The remaining issue (“remaining” in that the Heck bar would not apply) is Spuck’s allegation that the failure to further investigate Spuck’s medical condition was a Fourteenth Amendment due process violation of his right to appropriate medical care. See Boring v. Kozakiewicz, 833 F.2d 468, 471 (3d Cir.1987) (state pretrial detainees are entitled to appropriate medical care by the Due Process Clause of the Fourteenth Amendment). It is not entirely clear who this allegation is against, but Spuck appears to make this allegation against Judge Ammerman, 4 a deputy sheriff, and a “John/Jane Doe” court administrator.
Taking as true Spuck’s allegation that failure to order additional medical evaluation prevented discovery of Spuck’s aphasia, this is still insufficient to plausibly establish Spuck’s entitlement to relief, because it is does not approach an allegation of “acts or omissions sufficiently harmful to evidence deliberate indifference to serious medical needs.” Id. (quoting Estelle v.

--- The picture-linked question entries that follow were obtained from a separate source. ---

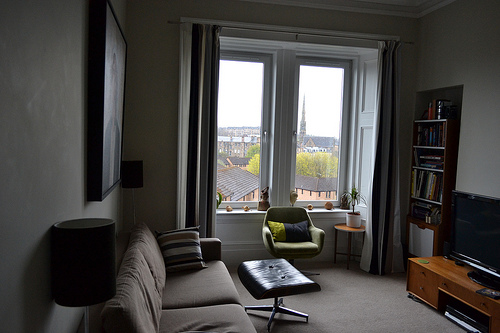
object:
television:
[448, 190, 498, 289]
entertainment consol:
[405, 256, 499, 331]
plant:
[340, 190, 365, 214]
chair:
[259, 205, 324, 278]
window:
[294, 62, 344, 201]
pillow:
[265, 219, 310, 241]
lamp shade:
[47, 218, 116, 308]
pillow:
[154, 225, 208, 275]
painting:
[92, 0, 126, 200]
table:
[330, 222, 369, 271]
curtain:
[186, 22, 221, 238]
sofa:
[95, 221, 259, 331]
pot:
[344, 211, 361, 228]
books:
[426, 172, 441, 199]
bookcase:
[405, 85, 463, 258]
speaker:
[439, 241, 451, 261]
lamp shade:
[119, 159, 146, 189]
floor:
[225, 266, 472, 332]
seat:
[233, 256, 322, 331]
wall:
[409, 0, 500, 282]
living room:
[1, 1, 500, 332]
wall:
[0, 0, 134, 329]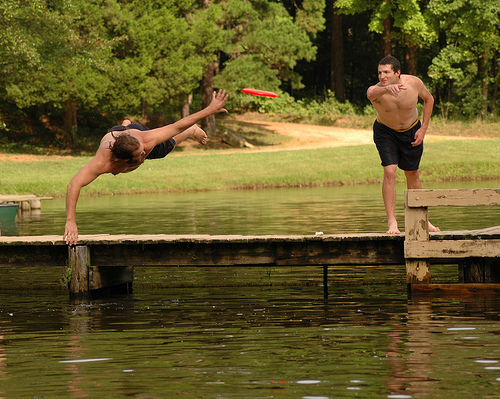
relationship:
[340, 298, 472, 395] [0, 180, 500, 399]
reflection on lake water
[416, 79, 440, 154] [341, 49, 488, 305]
hand of man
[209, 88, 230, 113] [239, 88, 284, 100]
hand catching frisbee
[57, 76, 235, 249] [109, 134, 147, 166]
man has head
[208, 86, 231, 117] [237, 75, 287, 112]
hand reaching for frisbee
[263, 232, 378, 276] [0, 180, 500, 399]
dock over lake water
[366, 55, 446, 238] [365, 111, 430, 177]
man wearing black shorts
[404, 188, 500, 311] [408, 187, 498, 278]
fence covered with paint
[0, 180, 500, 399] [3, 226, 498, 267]
lake water below dock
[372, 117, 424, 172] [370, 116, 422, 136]
black shorts with waistband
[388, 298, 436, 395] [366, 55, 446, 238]
reflection of man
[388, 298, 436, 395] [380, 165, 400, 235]
reflection of leg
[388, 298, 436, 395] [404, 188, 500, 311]
reflection of fence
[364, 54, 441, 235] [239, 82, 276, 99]
man throwing a frisbee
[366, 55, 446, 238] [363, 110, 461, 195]
man wearing shorts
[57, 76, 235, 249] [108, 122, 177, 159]
man in black shorts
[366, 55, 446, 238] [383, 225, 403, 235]
man has foot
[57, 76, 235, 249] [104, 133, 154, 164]
man has head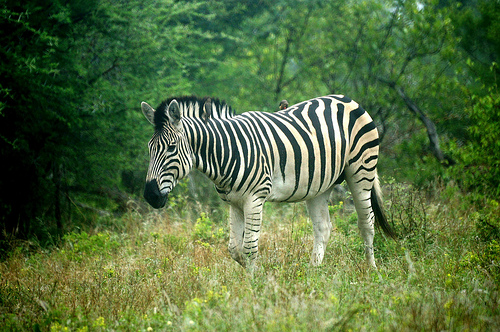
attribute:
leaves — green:
[125, 30, 206, 89]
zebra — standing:
[139, 95, 396, 268]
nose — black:
[144, 180, 169, 207]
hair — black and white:
[153, 96, 239, 128]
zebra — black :
[136, 88, 407, 273]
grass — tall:
[0, 183, 498, 328]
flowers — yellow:
[200, 288, 215, 303]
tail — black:
[367, 175, 406, 253]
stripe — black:
[320, 92, 337, 186]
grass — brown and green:
[6, 257, 497, 330]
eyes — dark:
[163, 140, 185, 167]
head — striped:
[139, 65, 201, 214]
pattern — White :
[264, 125, 322, 149]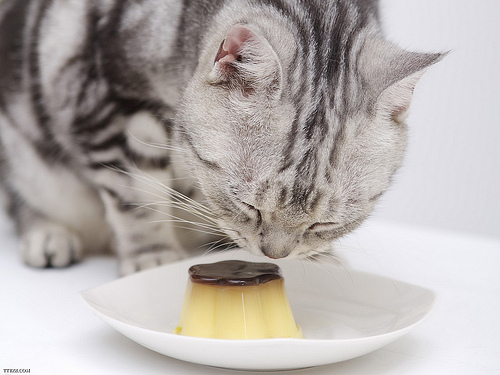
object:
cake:
[175, 259, 300, 340]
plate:
[82, 248, 436, 374]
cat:
[0, 0, 449, 278]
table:
[0, 219, 500, 375]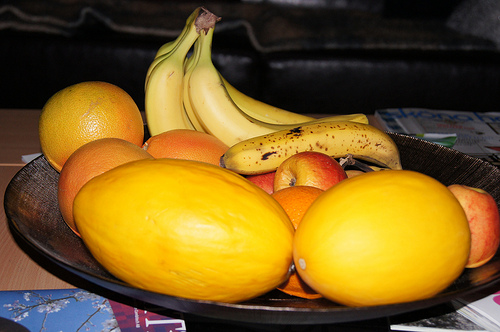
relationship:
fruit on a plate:
[36, 5, 500, 308] [5, 102, 499, 330]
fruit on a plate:
[288, 162, 470, 312] [5, 102, 499, 330]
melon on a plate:
[279, 159, 473, 321] [1, 124, 481, 330]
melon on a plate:
[66, 162, 297, 293] [1, 124, 481, 330]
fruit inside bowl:
[36, 5, 500, 308] [4, 125, 499, 326]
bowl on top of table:
[4, 125, 499, 326] [1, 98, 499, 327]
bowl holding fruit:
[4, 125, 499, 326] [36, 5, 500, 308]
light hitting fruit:
[145, 198, 269, 258] [36, 13, 491, 330]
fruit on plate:
[36, 5, 500, 308] [1, 124, 481, 330]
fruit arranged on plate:
[36, 5, 500, 308] [5, 102, 499, 330]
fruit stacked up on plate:
[36, 5, 500, 308] [1, 124, 481, 330]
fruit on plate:
[36, 5, 500, 308] [23, 94, 495, 314]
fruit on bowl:
[63, 73, 456, 325] [37, 39, 487, 324]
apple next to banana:
[244, 142, 359, 223] [219, 121, 404, 175]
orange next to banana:
[34, 75, 141, 162] [140, 18, 198, 128]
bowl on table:
[4, 129, 500, 326] [1, 108, 37, 157]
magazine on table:
[369, 102, 499, 162] [1, 98, 499, 327]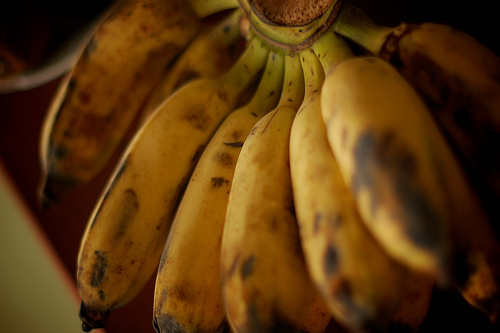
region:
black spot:
[343, 132, 442, 250]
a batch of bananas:
[69, 96, 431, 314]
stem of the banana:
[255, 8, 332, 26]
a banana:
[228, 135, 301, 324]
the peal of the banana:
[229, 162, 301, 316]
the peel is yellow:
[228, 165, 301, 293]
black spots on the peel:
[56, 129, 78, 163]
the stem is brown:
[266, 10, 319, 25]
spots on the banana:
[383, 148, 449, 248]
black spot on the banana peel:
[311, 244, 351, 284]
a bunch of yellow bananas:
[67, 8, 492, 278]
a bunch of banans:
[77, 23, 458, 330]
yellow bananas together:
[76, 14, 499, 303]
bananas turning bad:
[54, 62, 489, 283]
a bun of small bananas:
[77, 26, 489, 264]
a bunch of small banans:
[69, 20, 484, 239]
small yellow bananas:
[54, 56, 492, 250]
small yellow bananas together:
[73, 36, 480, 276]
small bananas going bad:
[87, 59, 494, 311]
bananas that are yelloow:
[49, 66, 495, 306]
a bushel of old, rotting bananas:
[0, 0, 499, 332]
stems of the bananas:
[227, 24, 364, 110]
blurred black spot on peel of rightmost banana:
[335, 115, 461, 260]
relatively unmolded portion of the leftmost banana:
[150, 130, 178, 170]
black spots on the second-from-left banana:
[212, 133, 245, 193]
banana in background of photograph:
[39, 0, 181, 201]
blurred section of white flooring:
[2, 194, 77, 330]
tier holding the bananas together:
[234, 1, 344, 46]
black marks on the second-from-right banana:
[308, 209, 363, 308]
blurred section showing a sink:
[1, 0, 83, 91]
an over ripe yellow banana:
[316, 24, 494, 310]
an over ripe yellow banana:
[291, 44, 427, 331]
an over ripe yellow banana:
[222, 50, 327, 332]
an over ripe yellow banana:
[152, 40, 282, 332]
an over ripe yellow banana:
[37, 0, 235, 205]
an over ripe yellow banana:
[160, 10, 242, 102]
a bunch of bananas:
[36, 2, 499, 332]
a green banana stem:
[222, 35, 268, 90]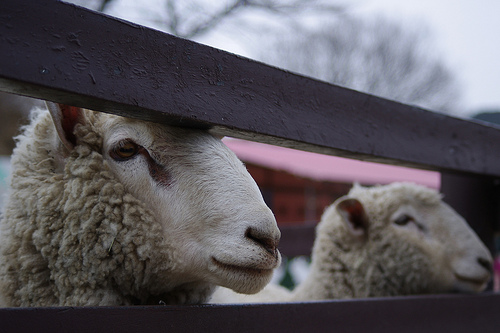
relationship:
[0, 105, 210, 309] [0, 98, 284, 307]
wool of sheep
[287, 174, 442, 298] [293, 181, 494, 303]
wool of sheep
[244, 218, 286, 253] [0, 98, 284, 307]
nose of sheep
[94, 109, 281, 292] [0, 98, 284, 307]
face of sheep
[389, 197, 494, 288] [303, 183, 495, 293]
face of sheep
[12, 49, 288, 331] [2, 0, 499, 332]
sheep looking through fence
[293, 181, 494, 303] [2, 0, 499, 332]
sheep looking through fence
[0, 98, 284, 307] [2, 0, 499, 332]
sheep looking through fence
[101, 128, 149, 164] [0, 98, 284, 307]
eye of sheep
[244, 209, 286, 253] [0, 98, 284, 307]
nose on sheep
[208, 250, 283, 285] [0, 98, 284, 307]
mouth on sheep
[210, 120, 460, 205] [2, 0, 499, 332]
roof behind fence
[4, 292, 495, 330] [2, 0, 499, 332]
board on fence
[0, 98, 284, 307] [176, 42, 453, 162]
sheep looking through fence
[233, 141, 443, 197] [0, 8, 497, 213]
building in background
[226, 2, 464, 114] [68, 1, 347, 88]
tree looking tree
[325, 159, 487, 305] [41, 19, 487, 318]
sheep looking fence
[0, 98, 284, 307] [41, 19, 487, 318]
sheep looking fence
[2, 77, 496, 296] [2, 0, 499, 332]
two sheep by fence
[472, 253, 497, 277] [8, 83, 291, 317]
sheep's nose by sheep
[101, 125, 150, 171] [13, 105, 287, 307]
eye on sheep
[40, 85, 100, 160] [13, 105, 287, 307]
ear on sheep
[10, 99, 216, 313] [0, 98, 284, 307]
fur on sheep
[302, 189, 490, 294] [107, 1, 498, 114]
sheep background in background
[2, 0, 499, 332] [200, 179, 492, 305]
fence in front of sheep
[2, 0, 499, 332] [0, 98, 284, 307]
fence in front of sheep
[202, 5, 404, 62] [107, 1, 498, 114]
trees in background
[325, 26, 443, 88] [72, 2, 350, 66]
leaves on trees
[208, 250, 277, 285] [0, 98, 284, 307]
mouth of sheep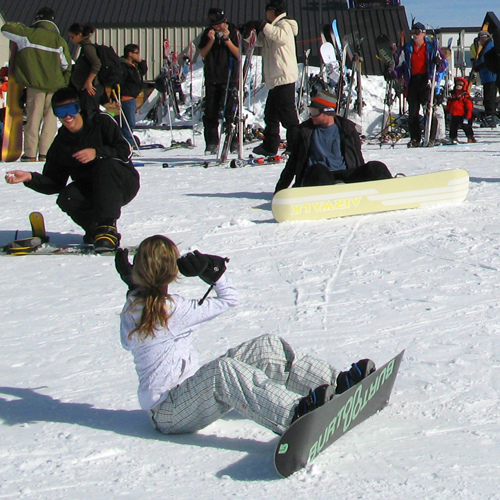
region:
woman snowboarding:
[76, 227, 478, 499]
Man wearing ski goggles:
[4, 32, 131, 254]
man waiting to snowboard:
[280, 62, 477, 257]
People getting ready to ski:
[191, 9, 286, 170]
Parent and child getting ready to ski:
[386, 22, 499, 148]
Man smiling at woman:
[8, 84, 145, 255]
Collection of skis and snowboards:
[314, 19, 370, 104]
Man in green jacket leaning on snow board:
[0, 5, 89, 160]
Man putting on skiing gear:
[194, 10, 252, 164]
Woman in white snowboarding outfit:
[124, 228, 396, 487]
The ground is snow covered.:
[325, 244, 490, 345]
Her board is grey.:
[258, 351, 436, 476]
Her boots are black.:
[290, 330, 373, 437]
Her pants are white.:
[163, 344, 310, 455]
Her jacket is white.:
[100, 262, 240, 397]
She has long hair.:
[113, 222, 205, 336]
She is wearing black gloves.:
[90, 234, 286, 309]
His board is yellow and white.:
[253, 158, 482, 205]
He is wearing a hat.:
[291, 87, 348, 137]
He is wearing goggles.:
[278, 77, 368, 147]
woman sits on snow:
[95, 228, 381, 460]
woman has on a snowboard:
[106, 227, 423, 477]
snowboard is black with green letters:
[250, 337, 422, 484]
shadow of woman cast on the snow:
[3, 370, 243, 465]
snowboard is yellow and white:
[258, 163, 473, 225]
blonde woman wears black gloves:
[88, 230, 238, 345]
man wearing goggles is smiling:
[1, 77, 148, 253]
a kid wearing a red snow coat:
[435, 69, 484, 150]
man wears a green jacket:
[0, 9, 79, 113]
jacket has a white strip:
[0, 15, 81, 101]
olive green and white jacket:
[1, 13, 71, 93]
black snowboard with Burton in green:
[273, 348, 408, 478]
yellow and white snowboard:
[271, 169, 469, 221]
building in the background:
[3, 2, 410, 100]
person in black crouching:
[7, 86, 140, 252]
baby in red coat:
[445, 73, 476, 147]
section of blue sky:
[402, 1, 497, 32]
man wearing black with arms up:
[198, 6, 242, 166]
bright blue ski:
[329, 16, 342, 52]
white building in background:
[434, 22, 487, 77]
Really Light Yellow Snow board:
[269, 164, 482, 227]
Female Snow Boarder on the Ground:
[96, 228, 426, 475]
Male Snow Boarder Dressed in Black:
[0, 71, 150, 269]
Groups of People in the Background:
[0, 2, 499, 159]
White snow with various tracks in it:
[286, 227, 497, 332]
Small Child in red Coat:
[441, 74, 486, 145]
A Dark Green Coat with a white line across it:
[3, 11, 80, 98]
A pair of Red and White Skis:
[218, 28, 251, 160]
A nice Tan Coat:
[263, 15, 297, 83]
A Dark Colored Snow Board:
[273, 357, 432, 480]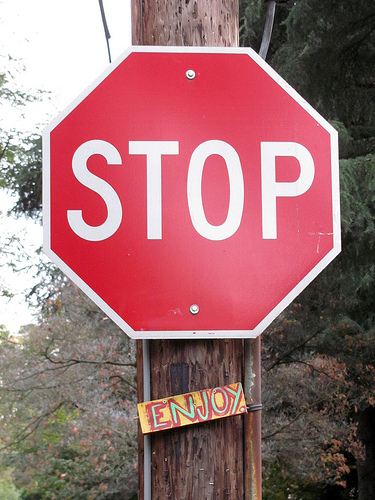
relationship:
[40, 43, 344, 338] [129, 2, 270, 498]
sign on pole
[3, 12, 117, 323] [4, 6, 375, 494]
sky beside trees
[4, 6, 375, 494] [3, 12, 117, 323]
trees beside sky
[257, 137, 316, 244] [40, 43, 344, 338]
letter p on sign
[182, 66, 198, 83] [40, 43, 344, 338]
top screw on sign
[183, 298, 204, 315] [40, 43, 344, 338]
bottom screw on sign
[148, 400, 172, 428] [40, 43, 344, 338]
letter e on sign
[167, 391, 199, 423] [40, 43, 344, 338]
letter n on sign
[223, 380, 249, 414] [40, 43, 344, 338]
letter y on sign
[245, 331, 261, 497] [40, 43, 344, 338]
pipe under sign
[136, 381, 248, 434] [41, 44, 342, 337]
enjoy sign under sign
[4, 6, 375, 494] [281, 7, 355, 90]
trees with leaves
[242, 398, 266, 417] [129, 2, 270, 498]
clips are in pole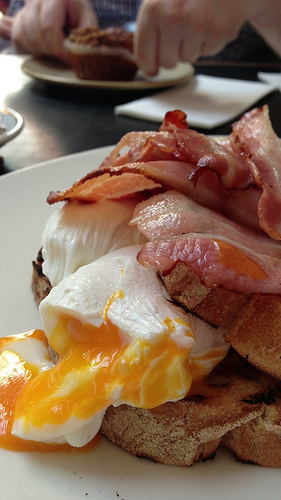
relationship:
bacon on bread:
[47, 105, 280, 288] [156, 254, 279, 378]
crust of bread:
[103, 405, 255, 467] [33, 250, 279, 467]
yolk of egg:
[1, 335, 186, 452] [3, 202, 227, 455]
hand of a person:
[10, 2, 96, 60] [6, 1, 279, 76]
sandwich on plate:
[1, 106, 279, 472] [1, 134, 278, 498]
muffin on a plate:
[64, 21, 139, 80] [21, 52, 197, 91]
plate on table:
[1, 134, 278, 498] [2, 53, 279, 171]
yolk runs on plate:
[1, 335, 186, 452] [1, 134, 278, 498]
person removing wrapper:
[6, 1, 279, 76] [62, 41, 140, 80]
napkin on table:
[115, 72, 278, 128] [2, 53, 279, 171]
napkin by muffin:
[115, 72, 278, 128] [64, 21, 139, 80]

Gamble, 429 U.S. 97, 106, 97 S.Ct. 285, 50 L.Ed.2d 251 (1976)). All Spuck has alleged is that someone could have ordered that Spuck be seen by a neurologist. Spuck has not alleged that any of the defendants knew of his alleged medical condition, nor that it would be apparent to a lay person (nor can he, as it was not diagnosed until 15 years after the events at issue). See Farmer v. Brennan, 511 U.S. 825, 837, 114 S.Ct. 1970, 128 L.Ed.2d 811 (1994) (analyzing required knowledge to show “deliberate indifference”); see also Woloszyn v. County of Lawrence, 396 F.3d 314, 321 (3d Cir.2005) (discussing required mental state to establish Fourteenth Amendment Due Process violation and comparing to the Farmer standard). Spuck’s complaint demonstrates this insufficiency by repeatedly characterizing the failure to secure additional medical treatment in 1996 as “negligent.” See Estelle, 429 U.S. at 106, 97 S.Ct. 285 (negligence insufficient in the Eighth Amendment context). For the same reasons, we believe it was not an abuse of discretion to deny Spuck leave to amend as futile. See Connelly v. Steel Valley School Dist., 706 F.3d 209, 217 (3d Cir.2013) (affirming denial of leave to amend as futile).